### 閱讀節選
- - -

阿里雲ECS上使用docker搭建filebeat+kafka集羣+zookeep集羣+logstash+elasticsearch集羣+kibana實現跨主機日誌收集系統【一】

該日誌收集系統,是用來收集基於springCloud分佈式系統的生產環境。爲了方便數據統計和分析,我將日誌生成的格式,轉化爲JSON格式。 具體如何生成,稍後另寫一篇文章介紹。

線上架構流程圖:

 

一、先搭建filebeat

1、這裏,我沒有使用docker安裝filebeat,而是直接以tar包的形式,解壓到每個服務器上。
官網下載filebeat:
https://artifacts.elastic.co/downloads/beats/filebeat/filebeat-7.4.2-linux-x86_64.tar.gz

將下載的安裝包,傳到每臺linux服務器上的/opt目錄下。然後解壓,就可以了
官方文檔地址Filebeat官網文檔教程,可用谷歌翻譯閱讀




2、直接上傳我的配置文件信息

[root@slave1 filebeat-7.4.2]# cat kedafilebeat.yml 
###################### Filebeat Configuration Example #########################

# This file is an example configuration file highlighting only the most common
# options. The filebeat.reference.yml file from the same directory contains all the
# supported options with more comments. You can use it as a reference.
#
# You can find the full configuration reference here:
# https://www.elastic.co/guide/en/beats/filebeat/index.html

# For more available modules and options, please see the filebeat.reference.yml sample
# configuration file.

#=========================== Filebeat inputs =============================

filebeat.inputs:

# Each - is an input. Most options can be set at the input level, so
# you can use different inputs for various configurations.
# Below are the input specific configurations.
# 採集的數據,是日誌類型,所以 type爲 log
- type: log 
  # true: 表示啓動
  enabled: true
  #採集日誌的 路徑
  paths:
    - /data/springCloud/eureka/keda-eureka/*/logs/error/*.json
  #編碼格式
  encoding: utf-8
  #採集當期時間,往前推12個小時內,所有文件
  ignore_older: 12h
  # 默認情況下,解碼後的JSON放置在輸出文檔中的“ json”鍵下。

- - -

### 原始資料
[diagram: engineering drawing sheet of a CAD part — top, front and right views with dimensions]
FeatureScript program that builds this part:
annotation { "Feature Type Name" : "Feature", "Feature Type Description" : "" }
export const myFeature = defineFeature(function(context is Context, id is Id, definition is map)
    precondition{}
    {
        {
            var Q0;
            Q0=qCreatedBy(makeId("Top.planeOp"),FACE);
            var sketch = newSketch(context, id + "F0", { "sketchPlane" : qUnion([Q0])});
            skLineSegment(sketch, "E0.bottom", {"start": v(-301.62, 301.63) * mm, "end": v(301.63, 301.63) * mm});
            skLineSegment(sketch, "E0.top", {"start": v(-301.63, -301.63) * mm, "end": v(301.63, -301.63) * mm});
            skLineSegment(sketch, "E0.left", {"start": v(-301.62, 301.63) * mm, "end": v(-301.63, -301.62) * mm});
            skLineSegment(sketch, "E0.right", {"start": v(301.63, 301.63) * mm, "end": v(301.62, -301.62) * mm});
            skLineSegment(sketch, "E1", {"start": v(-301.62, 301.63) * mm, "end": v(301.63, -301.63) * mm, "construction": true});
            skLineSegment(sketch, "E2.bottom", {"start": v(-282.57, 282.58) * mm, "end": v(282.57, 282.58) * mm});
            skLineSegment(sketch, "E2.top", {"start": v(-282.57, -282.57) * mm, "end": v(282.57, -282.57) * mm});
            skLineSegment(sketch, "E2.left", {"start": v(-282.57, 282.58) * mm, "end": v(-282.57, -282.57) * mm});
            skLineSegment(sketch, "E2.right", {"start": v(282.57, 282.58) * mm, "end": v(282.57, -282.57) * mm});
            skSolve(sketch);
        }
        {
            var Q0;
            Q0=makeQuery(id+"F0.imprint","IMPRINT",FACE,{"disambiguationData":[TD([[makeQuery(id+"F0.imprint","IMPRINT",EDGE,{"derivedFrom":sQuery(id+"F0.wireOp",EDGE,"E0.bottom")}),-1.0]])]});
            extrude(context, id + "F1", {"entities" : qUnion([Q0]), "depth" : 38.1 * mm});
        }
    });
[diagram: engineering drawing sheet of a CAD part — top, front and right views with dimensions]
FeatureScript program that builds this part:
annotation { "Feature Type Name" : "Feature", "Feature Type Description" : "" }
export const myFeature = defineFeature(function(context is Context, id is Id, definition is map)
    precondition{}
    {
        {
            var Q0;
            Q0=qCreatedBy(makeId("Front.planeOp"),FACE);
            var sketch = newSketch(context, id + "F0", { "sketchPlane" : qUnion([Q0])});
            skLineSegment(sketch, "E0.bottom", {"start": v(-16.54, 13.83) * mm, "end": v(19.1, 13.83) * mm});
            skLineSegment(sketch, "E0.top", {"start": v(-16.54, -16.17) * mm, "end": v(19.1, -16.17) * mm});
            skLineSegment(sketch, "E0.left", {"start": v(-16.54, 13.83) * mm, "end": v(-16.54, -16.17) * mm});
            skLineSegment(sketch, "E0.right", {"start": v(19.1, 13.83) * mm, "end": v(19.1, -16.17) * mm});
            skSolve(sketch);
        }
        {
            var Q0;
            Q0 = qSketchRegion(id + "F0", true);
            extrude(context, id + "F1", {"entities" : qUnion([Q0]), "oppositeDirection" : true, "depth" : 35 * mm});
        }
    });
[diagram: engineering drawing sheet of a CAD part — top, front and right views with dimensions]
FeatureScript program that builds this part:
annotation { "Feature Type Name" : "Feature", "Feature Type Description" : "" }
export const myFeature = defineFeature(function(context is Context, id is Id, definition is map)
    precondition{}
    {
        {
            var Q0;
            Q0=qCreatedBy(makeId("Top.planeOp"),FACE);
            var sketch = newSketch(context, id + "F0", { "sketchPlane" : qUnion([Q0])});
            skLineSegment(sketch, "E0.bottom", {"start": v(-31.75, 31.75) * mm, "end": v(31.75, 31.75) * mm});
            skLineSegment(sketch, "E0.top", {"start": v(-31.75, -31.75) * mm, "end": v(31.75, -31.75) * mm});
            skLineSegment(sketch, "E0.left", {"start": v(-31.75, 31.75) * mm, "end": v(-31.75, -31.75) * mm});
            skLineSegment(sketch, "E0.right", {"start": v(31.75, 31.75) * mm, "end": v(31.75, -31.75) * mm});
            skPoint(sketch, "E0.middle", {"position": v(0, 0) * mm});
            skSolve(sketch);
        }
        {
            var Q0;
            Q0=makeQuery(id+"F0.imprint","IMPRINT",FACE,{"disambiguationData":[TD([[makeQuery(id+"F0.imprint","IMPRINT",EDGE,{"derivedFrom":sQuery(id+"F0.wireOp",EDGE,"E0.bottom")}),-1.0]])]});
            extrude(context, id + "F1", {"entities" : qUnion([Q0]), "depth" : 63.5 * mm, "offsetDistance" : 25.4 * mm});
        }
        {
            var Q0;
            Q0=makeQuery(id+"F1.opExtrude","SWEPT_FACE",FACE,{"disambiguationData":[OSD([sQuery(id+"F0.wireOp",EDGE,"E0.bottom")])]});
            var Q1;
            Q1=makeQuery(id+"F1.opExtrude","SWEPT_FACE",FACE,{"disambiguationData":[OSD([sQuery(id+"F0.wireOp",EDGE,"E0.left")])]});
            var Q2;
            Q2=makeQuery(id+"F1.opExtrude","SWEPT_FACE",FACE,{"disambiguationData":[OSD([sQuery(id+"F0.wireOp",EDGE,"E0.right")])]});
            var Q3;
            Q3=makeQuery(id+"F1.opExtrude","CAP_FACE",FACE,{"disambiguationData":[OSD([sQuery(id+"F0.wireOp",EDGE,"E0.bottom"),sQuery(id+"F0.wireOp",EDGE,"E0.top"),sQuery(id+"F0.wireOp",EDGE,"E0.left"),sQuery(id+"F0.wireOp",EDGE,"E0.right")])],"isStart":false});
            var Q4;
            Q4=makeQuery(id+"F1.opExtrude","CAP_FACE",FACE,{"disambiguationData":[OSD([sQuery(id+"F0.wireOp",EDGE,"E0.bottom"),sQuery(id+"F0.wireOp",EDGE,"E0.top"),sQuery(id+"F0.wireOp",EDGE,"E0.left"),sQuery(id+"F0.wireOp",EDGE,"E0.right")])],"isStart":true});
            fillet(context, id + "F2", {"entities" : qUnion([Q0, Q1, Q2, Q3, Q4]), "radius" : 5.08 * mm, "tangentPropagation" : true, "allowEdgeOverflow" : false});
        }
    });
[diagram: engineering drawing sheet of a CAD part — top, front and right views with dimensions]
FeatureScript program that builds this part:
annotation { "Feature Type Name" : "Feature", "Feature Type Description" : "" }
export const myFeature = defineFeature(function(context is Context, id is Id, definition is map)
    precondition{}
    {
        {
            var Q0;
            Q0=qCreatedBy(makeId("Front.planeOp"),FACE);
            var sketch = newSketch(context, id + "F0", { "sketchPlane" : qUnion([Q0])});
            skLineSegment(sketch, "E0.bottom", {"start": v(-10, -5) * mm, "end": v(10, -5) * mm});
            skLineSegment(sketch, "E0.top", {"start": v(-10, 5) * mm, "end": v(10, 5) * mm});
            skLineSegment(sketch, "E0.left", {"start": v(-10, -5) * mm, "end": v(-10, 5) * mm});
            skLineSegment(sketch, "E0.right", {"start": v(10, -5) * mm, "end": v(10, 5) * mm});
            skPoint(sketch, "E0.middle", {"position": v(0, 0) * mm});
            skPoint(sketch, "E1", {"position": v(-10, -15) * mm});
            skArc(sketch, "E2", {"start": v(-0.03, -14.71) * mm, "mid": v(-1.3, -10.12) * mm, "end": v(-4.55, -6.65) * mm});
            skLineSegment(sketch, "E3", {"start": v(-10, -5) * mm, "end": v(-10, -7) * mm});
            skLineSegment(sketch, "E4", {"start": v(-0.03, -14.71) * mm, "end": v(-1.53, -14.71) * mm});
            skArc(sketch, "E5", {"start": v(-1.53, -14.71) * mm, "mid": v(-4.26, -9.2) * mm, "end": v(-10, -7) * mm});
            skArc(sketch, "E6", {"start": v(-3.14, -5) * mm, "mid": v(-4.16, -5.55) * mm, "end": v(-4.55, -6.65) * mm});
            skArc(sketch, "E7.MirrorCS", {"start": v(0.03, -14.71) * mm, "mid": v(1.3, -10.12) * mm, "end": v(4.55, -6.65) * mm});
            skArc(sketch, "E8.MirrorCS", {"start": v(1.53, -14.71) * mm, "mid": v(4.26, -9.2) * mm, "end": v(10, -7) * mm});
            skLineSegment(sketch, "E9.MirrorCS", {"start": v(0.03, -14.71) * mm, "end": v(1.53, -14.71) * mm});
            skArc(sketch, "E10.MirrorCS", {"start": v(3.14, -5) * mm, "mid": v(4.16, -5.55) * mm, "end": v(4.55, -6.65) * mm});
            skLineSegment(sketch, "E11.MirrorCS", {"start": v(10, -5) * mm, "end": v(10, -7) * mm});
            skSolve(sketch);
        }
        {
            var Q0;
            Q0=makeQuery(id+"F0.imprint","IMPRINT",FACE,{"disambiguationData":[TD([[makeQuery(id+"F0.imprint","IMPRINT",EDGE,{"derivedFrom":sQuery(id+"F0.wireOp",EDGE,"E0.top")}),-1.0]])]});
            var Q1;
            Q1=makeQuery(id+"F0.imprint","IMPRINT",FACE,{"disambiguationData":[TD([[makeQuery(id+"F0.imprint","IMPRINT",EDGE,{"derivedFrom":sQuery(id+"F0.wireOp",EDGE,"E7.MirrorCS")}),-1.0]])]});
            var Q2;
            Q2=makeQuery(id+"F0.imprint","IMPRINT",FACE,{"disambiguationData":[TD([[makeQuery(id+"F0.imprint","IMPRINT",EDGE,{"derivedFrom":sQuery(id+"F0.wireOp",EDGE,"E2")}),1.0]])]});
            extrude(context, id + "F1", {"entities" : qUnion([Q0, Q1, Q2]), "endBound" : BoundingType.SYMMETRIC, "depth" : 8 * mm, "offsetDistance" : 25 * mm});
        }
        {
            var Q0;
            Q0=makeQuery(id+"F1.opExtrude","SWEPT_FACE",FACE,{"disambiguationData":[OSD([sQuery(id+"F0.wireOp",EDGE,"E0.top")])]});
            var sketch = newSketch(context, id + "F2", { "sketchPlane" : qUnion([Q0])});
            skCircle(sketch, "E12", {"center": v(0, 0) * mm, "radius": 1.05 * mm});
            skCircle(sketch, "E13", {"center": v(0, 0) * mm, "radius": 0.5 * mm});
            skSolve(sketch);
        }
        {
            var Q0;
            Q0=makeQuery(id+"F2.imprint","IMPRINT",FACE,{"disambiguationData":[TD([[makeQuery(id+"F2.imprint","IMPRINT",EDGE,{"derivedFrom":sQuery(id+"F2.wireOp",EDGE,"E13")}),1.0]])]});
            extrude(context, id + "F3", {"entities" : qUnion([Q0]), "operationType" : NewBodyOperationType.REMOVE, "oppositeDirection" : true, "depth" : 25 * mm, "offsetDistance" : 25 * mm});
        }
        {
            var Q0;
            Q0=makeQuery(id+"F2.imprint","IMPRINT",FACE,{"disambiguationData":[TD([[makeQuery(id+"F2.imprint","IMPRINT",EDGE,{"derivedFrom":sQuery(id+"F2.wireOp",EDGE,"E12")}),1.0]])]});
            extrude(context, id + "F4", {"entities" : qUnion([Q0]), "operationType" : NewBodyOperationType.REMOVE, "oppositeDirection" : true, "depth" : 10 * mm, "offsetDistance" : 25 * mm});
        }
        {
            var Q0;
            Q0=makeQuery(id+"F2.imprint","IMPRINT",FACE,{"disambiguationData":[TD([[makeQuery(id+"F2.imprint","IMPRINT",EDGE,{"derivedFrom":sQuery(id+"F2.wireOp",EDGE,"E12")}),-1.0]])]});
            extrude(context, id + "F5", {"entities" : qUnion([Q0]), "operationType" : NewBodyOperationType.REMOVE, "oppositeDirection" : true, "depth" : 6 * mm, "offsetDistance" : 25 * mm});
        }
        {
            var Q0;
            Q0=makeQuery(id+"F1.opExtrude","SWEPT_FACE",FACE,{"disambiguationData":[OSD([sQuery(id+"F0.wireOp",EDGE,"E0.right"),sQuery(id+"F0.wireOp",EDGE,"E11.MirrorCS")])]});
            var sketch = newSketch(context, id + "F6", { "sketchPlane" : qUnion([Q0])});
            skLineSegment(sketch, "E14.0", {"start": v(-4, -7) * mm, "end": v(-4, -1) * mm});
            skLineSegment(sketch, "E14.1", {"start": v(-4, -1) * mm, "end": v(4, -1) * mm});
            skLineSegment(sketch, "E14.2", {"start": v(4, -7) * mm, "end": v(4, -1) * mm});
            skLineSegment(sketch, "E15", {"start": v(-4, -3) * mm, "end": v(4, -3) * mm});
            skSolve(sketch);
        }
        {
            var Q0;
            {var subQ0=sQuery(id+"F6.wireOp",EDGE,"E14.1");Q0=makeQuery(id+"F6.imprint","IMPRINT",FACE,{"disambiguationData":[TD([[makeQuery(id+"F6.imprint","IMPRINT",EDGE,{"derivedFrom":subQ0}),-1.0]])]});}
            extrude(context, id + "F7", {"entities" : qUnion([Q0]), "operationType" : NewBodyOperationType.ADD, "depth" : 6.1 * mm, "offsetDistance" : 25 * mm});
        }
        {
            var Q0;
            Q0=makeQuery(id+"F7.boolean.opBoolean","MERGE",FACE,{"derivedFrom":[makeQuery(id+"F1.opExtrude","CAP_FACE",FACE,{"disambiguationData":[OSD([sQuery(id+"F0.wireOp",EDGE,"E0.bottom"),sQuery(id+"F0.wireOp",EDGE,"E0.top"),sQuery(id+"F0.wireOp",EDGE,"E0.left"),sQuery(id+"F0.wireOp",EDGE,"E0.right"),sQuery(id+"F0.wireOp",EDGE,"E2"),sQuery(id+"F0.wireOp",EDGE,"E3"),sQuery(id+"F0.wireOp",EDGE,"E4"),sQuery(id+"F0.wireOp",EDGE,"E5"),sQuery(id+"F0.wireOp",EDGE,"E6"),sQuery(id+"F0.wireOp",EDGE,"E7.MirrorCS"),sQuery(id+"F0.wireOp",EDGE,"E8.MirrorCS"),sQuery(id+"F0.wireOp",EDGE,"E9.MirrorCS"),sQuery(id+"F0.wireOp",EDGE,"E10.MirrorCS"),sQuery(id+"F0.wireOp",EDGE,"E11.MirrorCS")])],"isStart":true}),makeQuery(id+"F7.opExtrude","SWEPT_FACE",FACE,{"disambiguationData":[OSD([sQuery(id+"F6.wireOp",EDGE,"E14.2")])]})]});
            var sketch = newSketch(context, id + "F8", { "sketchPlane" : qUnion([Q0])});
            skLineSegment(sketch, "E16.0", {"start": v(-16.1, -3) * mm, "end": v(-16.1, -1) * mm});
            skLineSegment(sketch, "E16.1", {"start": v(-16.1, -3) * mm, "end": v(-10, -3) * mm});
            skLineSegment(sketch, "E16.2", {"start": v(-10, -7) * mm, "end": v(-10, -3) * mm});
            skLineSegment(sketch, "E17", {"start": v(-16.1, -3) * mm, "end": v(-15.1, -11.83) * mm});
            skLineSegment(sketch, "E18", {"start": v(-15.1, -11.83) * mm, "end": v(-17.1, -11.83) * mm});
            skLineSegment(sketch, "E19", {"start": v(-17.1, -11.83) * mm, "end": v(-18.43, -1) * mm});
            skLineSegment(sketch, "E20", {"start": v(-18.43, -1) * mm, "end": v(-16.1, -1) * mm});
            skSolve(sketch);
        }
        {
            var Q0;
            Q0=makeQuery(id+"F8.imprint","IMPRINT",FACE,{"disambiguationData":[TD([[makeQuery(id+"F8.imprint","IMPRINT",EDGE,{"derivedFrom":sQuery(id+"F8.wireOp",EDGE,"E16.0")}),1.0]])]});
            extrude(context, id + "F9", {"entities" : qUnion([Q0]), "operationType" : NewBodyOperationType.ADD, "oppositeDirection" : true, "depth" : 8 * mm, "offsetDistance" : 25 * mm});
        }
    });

- - -

### 簡短練習 1
請照抄關於日誌收集系統搭建的文章中,從「# This file」一直到「# configuration file.」為止的全部文字。
### 簡短練習 2
從上面的記錄中挑出所有含有字串「skCircle」的行,並逐行照抄;比對時須區分大小寫。

### 作答結果 1
# This file is an example configuration file highlighting only the most common
# options. The filebeat.reference.yml file from the same directory contains all the
# supported options with more comments. You can use it as a reference.
#
# You can find the full configuration reference here:
# https://www.elastic.co/guide/en/beats/filebeat/index.html

# For more available modules and options, please see the filebeat.reference.yml sample
# configuration file.

### 作答結果 2
            skCircle(sketch, "E12", {"center": v(0, 0) * mm, "radius": 1.05 * mm});
            skCircle(sketch, "E13", {"center": v(0, 0) * mm, "radius": 0.5 * mm});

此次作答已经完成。